What is Olympus Mons?

Olympus Mons, meaning Mount Olympus in Latin, is the largest known mountain and volcano in the solar system. Located on Mars, it is 15.5 miles (25 km) tall, more than three times the height of Mount Everest. The mountain is actually a shield volcano, which is a large volcano with shallowly-sloping sides formed through the eruption of lava with low viscosity. Because Mars has no active plate tectonics, this hotspot used to erupt continuously in the same place, slowly building up a bigger and bigger mountain until it became the tallest and widest in the solar system.

Being a shield volcano, Olympus Mons is much wider than it is tall. The mountain is 387.7 miles (624 km) wide, topped by a caldera complex that is 49.7 miles (80 km) by 37.2 miles (60 km) wide, and up to 1.9 miles (3.2 km) deep. At the top, the air density is only 5 to 8% of that at the surface, contrasted with the top of Mount Everest, which experiences about 32% of the air density as found at the Earth's surface.

Because Mars's atmospheric density is only about 1% of the Earth's to start with, the air at the summit is only about 0.05% that of the Earth's — a veritable vacuum. Mars has lower gravity than Earth, so it also has a taller atmosphere, putting the summit of this mountain well within Mars' atmosphere.

If Olympus Mons were on Earth, a person standing on its summit could see 400 miles (643.7 km) to the horizon, in comparison to only about 3 miles (4.8 km) for observers at sea level. On Earth, 15.5 miles (25 km) is about a quarter of the way to the internationally accepted definition of space, 62.1 miles (100 km) above the planet's surface.

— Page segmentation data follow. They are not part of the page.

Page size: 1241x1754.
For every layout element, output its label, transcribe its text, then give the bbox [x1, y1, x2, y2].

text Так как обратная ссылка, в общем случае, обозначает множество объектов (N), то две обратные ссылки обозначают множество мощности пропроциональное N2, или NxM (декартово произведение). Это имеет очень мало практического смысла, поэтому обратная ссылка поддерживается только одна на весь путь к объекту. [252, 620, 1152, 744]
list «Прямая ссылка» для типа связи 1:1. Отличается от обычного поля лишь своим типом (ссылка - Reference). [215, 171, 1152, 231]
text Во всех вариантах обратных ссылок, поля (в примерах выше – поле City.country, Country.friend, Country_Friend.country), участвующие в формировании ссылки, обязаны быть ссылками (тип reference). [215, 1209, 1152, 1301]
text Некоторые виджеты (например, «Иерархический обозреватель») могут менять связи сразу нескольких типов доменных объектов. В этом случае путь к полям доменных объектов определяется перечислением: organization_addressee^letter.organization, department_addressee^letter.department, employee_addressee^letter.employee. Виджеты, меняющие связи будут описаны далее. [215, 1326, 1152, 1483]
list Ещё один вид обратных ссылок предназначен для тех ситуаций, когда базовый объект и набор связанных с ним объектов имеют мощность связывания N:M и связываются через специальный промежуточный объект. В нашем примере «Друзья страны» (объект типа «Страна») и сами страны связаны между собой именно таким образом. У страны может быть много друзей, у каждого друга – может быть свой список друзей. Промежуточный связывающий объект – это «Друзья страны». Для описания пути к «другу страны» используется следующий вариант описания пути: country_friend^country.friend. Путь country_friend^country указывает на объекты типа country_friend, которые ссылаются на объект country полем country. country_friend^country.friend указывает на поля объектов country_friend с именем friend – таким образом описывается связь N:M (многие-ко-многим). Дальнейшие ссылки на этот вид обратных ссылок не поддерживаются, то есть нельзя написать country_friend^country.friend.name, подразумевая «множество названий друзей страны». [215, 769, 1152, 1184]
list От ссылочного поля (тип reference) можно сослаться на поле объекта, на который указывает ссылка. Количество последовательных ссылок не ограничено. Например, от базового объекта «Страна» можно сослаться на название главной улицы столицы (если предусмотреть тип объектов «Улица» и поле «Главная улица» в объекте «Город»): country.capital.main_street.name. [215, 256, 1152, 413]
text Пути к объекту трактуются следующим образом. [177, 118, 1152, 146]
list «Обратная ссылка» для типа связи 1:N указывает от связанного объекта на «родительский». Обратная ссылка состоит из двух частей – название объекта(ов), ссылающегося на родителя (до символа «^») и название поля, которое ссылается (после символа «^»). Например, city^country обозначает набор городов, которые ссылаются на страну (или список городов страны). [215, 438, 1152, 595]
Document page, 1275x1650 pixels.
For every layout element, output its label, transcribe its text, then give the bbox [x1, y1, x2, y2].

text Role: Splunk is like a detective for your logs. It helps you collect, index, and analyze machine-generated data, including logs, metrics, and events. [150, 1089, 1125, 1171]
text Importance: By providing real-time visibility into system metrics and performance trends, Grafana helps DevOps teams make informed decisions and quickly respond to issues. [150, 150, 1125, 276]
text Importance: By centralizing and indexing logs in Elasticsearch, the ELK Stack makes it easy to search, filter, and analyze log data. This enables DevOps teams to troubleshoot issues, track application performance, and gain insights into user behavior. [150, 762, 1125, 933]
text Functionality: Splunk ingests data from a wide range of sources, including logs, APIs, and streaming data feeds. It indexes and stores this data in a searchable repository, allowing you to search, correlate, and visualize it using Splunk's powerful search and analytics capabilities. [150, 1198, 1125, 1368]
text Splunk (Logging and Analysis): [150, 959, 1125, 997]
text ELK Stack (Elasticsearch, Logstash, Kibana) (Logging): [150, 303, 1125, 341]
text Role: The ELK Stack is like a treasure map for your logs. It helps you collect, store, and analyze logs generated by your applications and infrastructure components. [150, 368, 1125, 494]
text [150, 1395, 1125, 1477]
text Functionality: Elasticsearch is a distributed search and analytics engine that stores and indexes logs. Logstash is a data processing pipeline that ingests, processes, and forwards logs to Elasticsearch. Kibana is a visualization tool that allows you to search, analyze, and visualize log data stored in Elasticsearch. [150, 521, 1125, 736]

This volcano is often compared to Mauna Kea, in Hawaii, because both extremely large shield volcanoes by the standard of their own planet. In fact, Mauna Kea is even taller than Mount Everest, when measured from where it begins on the ocean floor.

It is extremely unlikely any mountains larger than Olympus Mons will be discovered on the rocky planets in the solar system. The discovery of such structures on the rocky cores of gas giants is also somewhat unlikely, because the greater mass of these planets would have a tendency to make them more spherical and thereby less mountainous.